- _Input material_
======

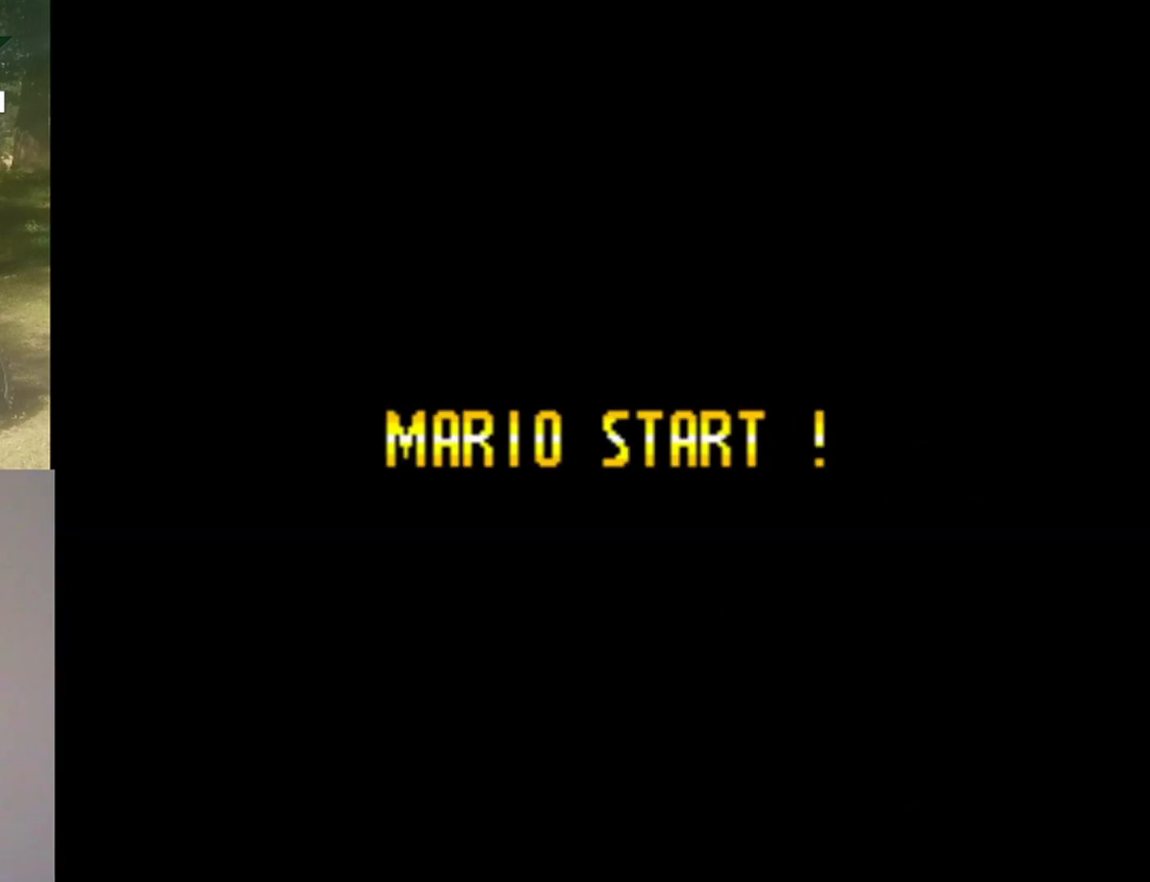
{"buttons": ["Y"], "events": [[100, "Y", "down"]]}
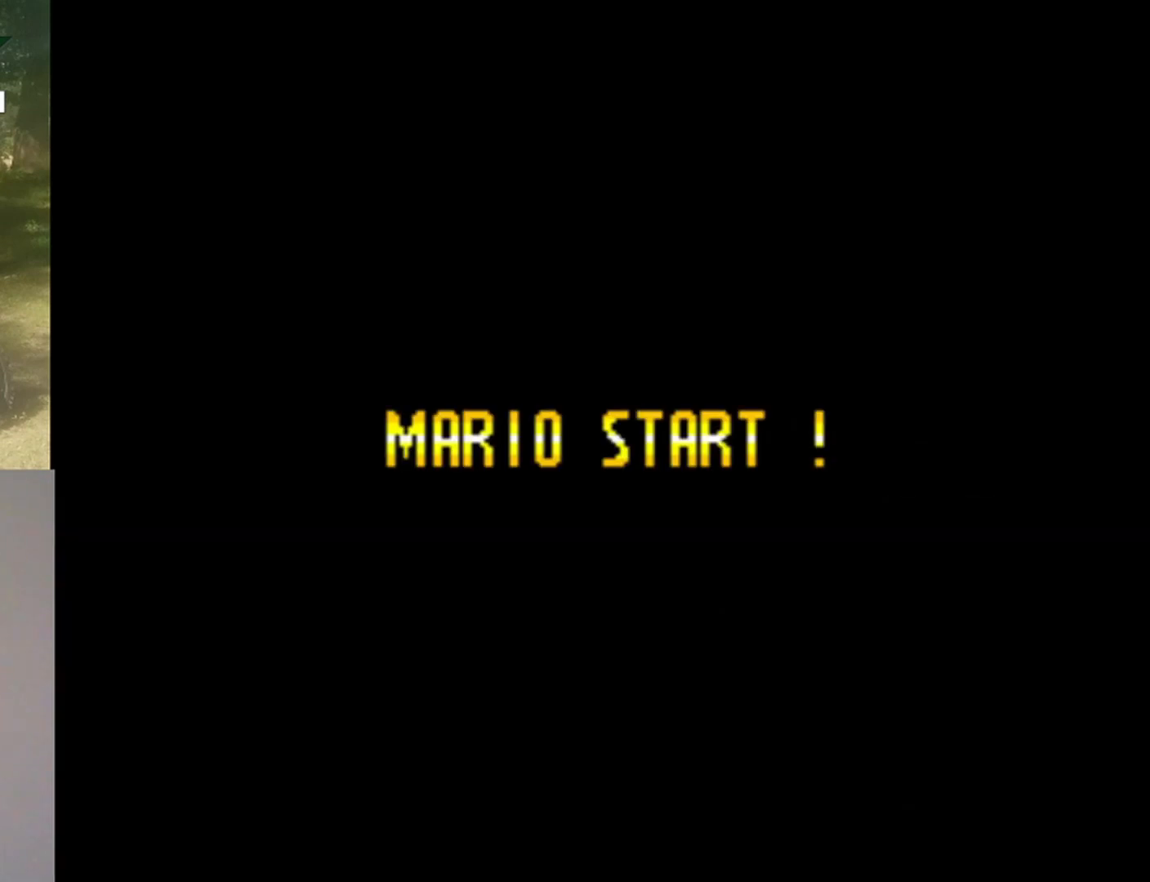
{"buttons": ["Y"], "events": []}
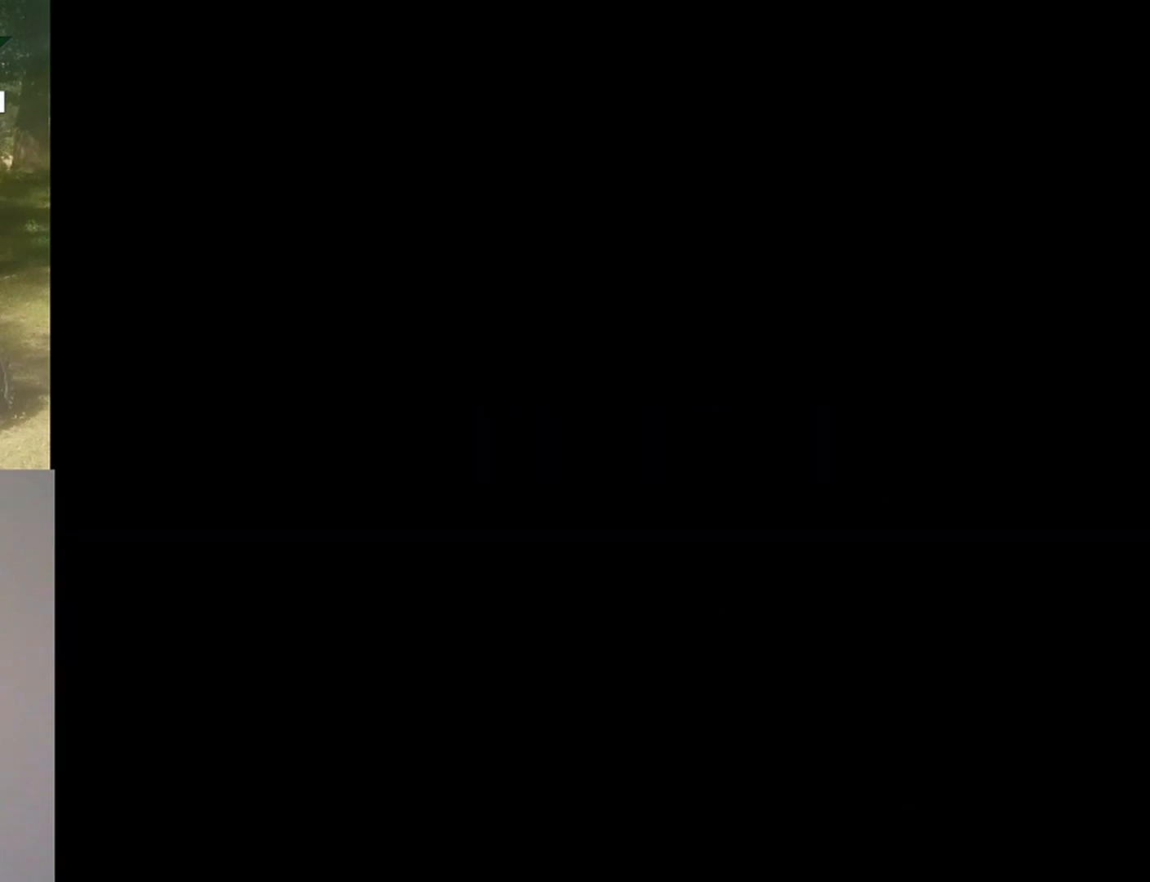
{"buttons": ["Y"], "events": []}
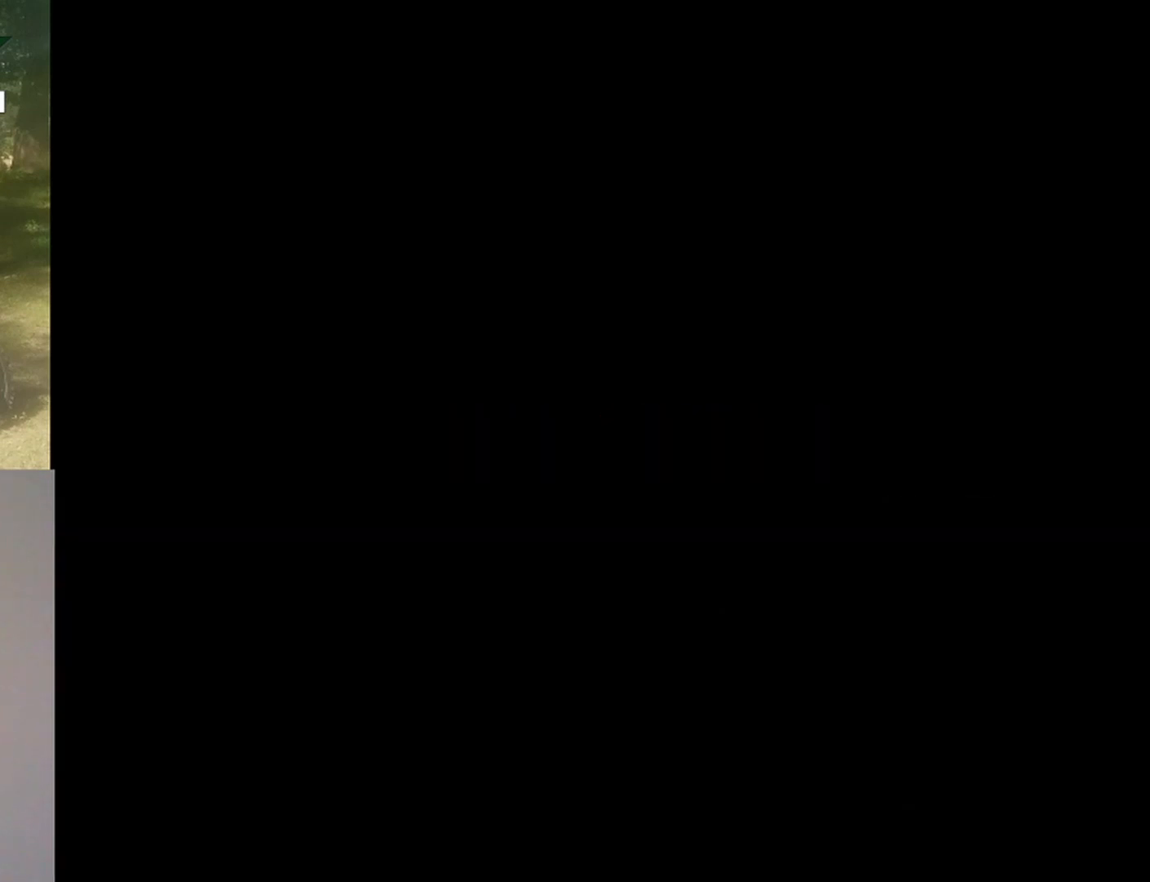
{"buttons": ["Y"], "events": []}
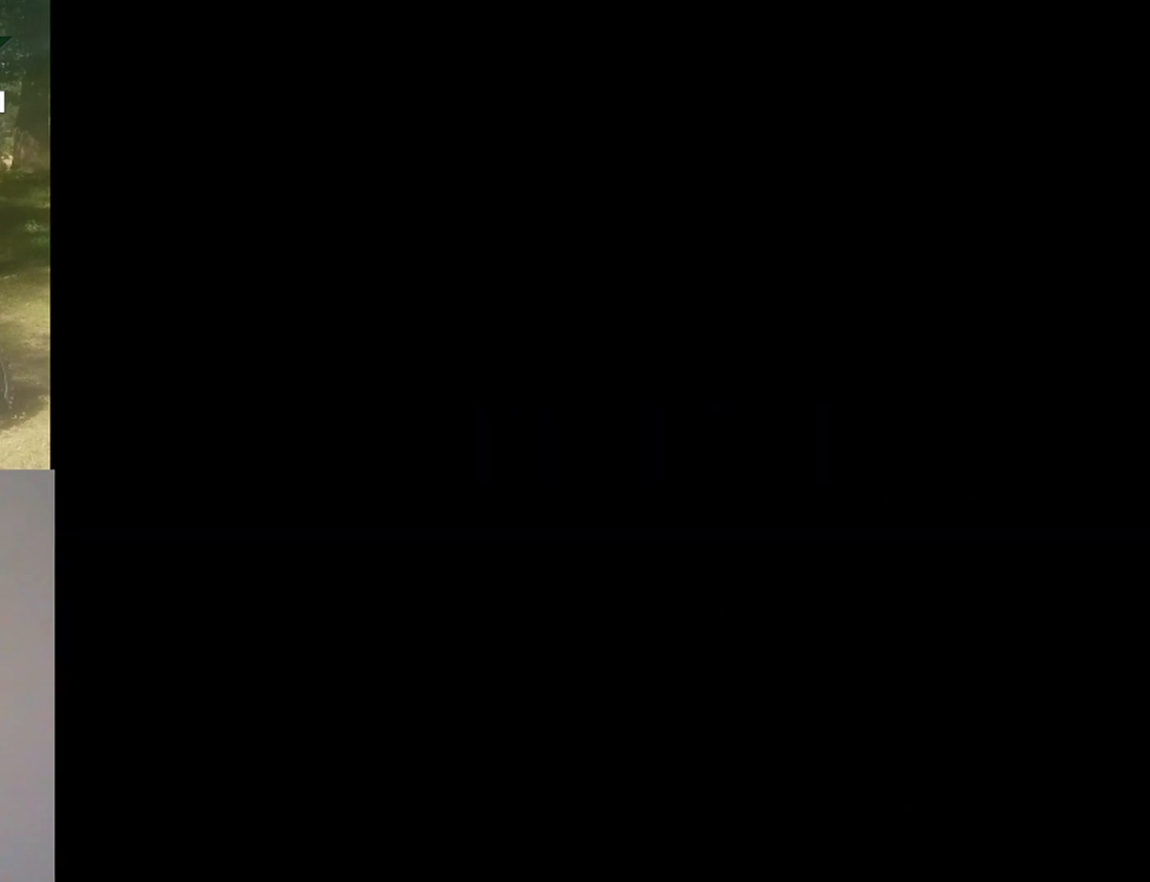
{"buttons": ["Y", "DPAD_RIGHT"], "events": [[267, "DPAD_RIGHT", "down"]]}
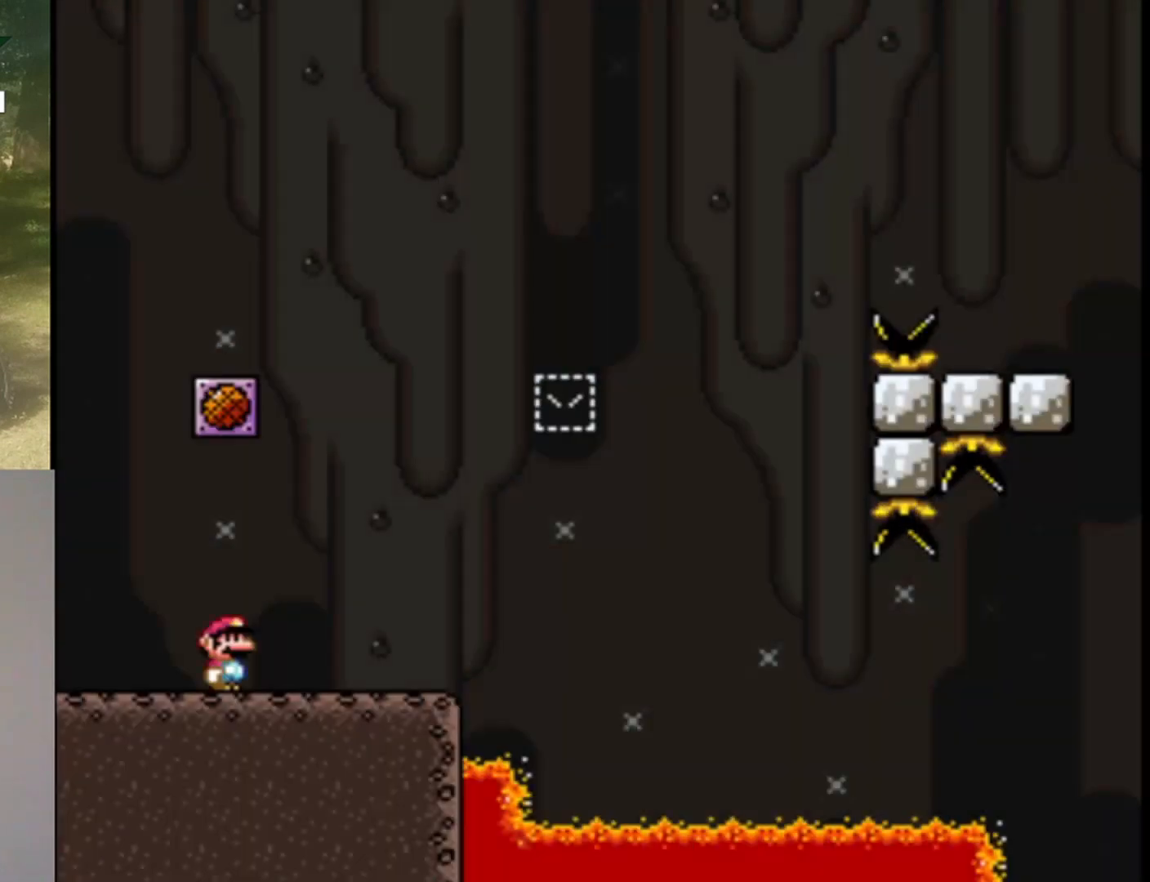
{"buttons": ["B", "Y", "DPAD_RIGHT"], "events": [[500, "B", "down"]]}
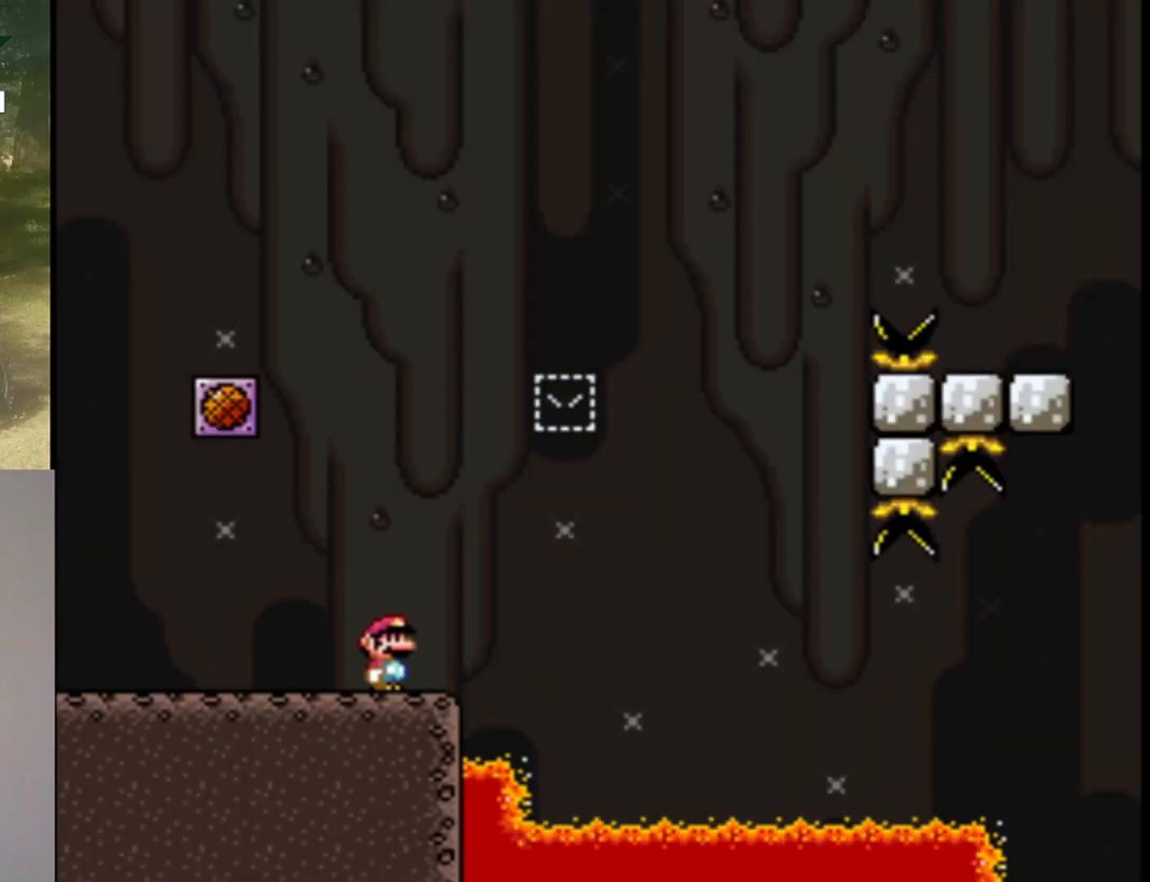
{"buttons": ["Y", "DPAD_LEFT"], "events": [[33, "DPAD_LEFT", "down"], [33, "DPAD_RIGHT", "up"], [33, "DPAD_UP", "down"], [167, "B", "up"], [167, "DPAD_UP", "up"], [200, "DPAD_UP", "down"], [233, "DPAD_LEFT", "up"], [267, "DPAD_UP", "up"], [400, "DPAD_LEFT", "down"]]}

======

- _Problem_
Would you please return all lines from the listing above that contain "down"?

- _Task answer_
{"buttons": ["Y"], "events": [[100, "Y", "down"]]}
{"buttons": ["Y", "DPAD_RIGHT"], "events": [[267, "DPAD_RIGHT", "down"]]}
{"buttons": ["B", "Y", "DPAD_RIGHT"], "events": [[500, "B", "down"]]}
{"buttons": ["Y", "DPAD_LEFT"], "events": [[33, "DPAD_LEFT", "down"], [33, "DPAD_RIGHT", "up"], [33, "DPAD_UP", "down"], [167, "B", "up"], [167, "DPAD_UP", "up"], [200, "DPAD_UP", "down"], [233, "DPAD_LEFT", "up"], [267, "DPAD_UP", "up"], [400, "DPAD_LEFT", "down"]]}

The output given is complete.